Water restrictions are frequently in place in many regions and cities of Australia in response to chronic shortages due to urban population increases and localised drought. Throughout much of the continent, major flooding regularly follows extended periods of drought, flushing out inland river systems, overflowing dams and inundating large inland flood plains, as occurred throughout Eastern Australia in 2010, 2011 and 2012 after the 2000s Australian drought.

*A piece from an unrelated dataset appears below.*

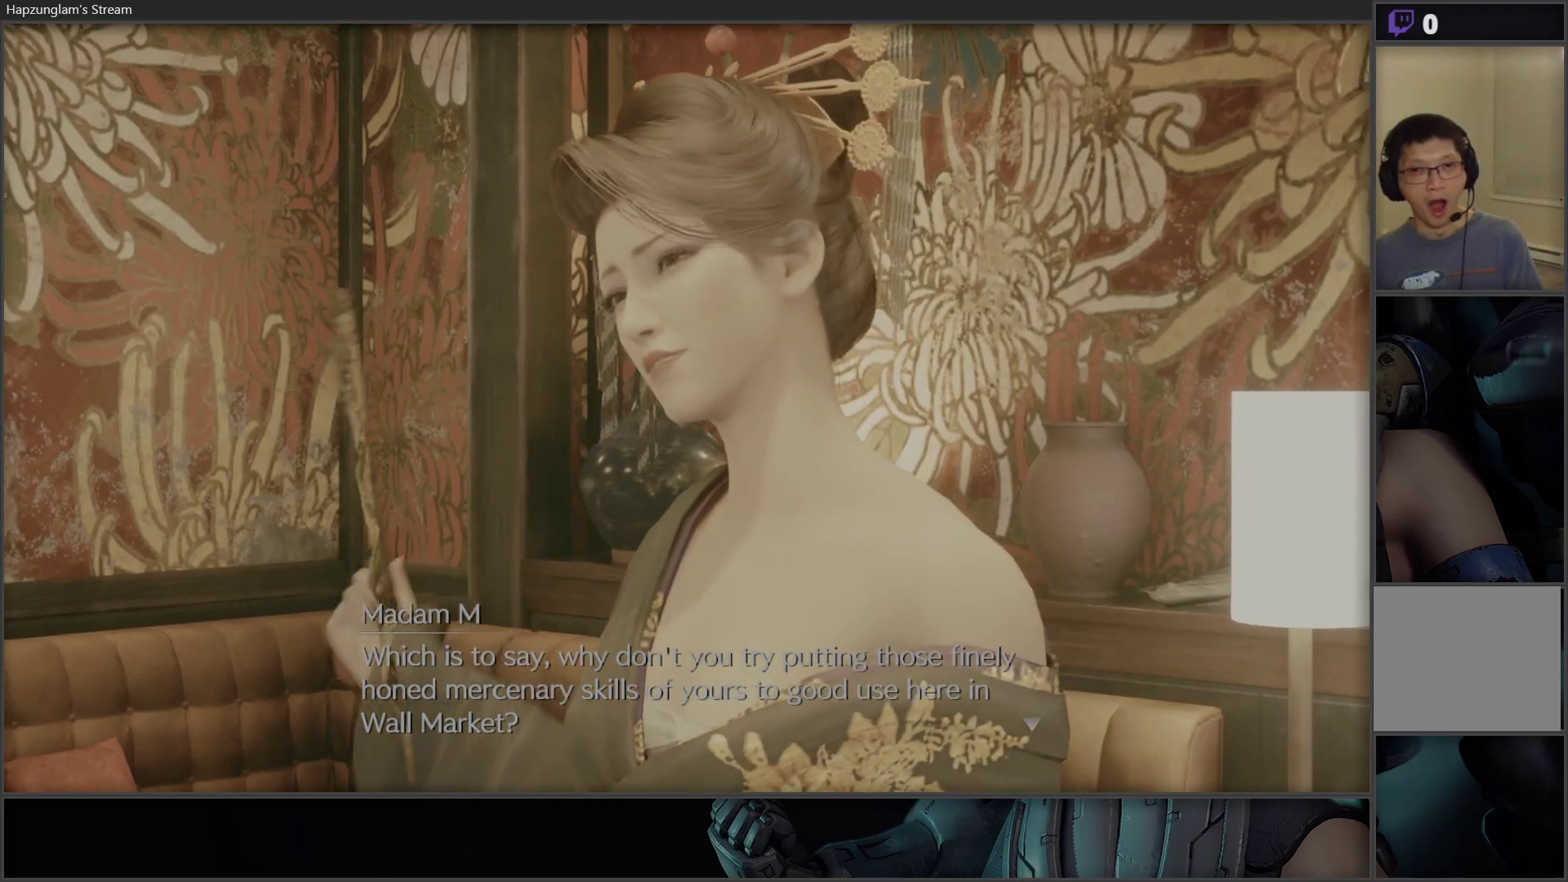
Gameplay with a controller (Xbox layout); each line is a JSON object with the inputs held at the frame after it. "events" lists button and stick changes between this image and that frame as [ms after this image, input, new state], when the widget could be followed in between.
{"buttons": [], "left_stick": "center", "right_stick": "center", "events": []}
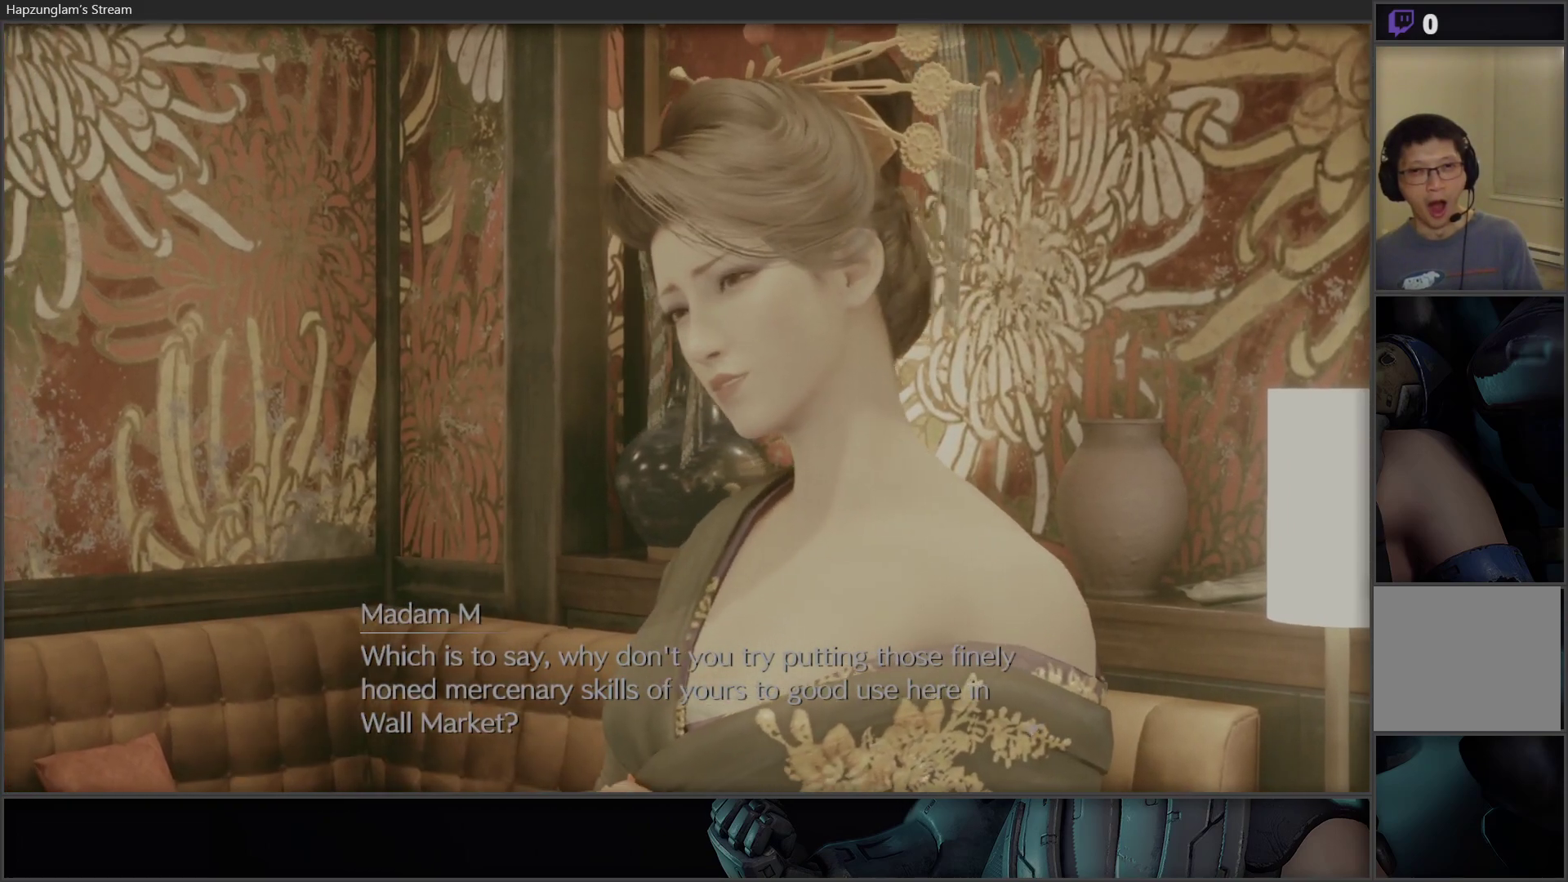
{"buttons": [], "left_stick": "center", "right_stick": "center", "events": []}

Australia's carbon dioxide emissions per capita are among the highest in the world, lower than those of only a few other industrialised nations. A carbon tax was introduced in 2012 and helped to reduce Australia's emissions but was scrapped in 2014 under the Liberal Government. Since the carbon tax was repealed, emissions have again continued to rise.
January 2019 was the hottest month ever in Australia. Average temperatures exceeding 30 C (86 F) caused bushfires, deaths of wild animals and inland fish, and a rise in hospital admissions.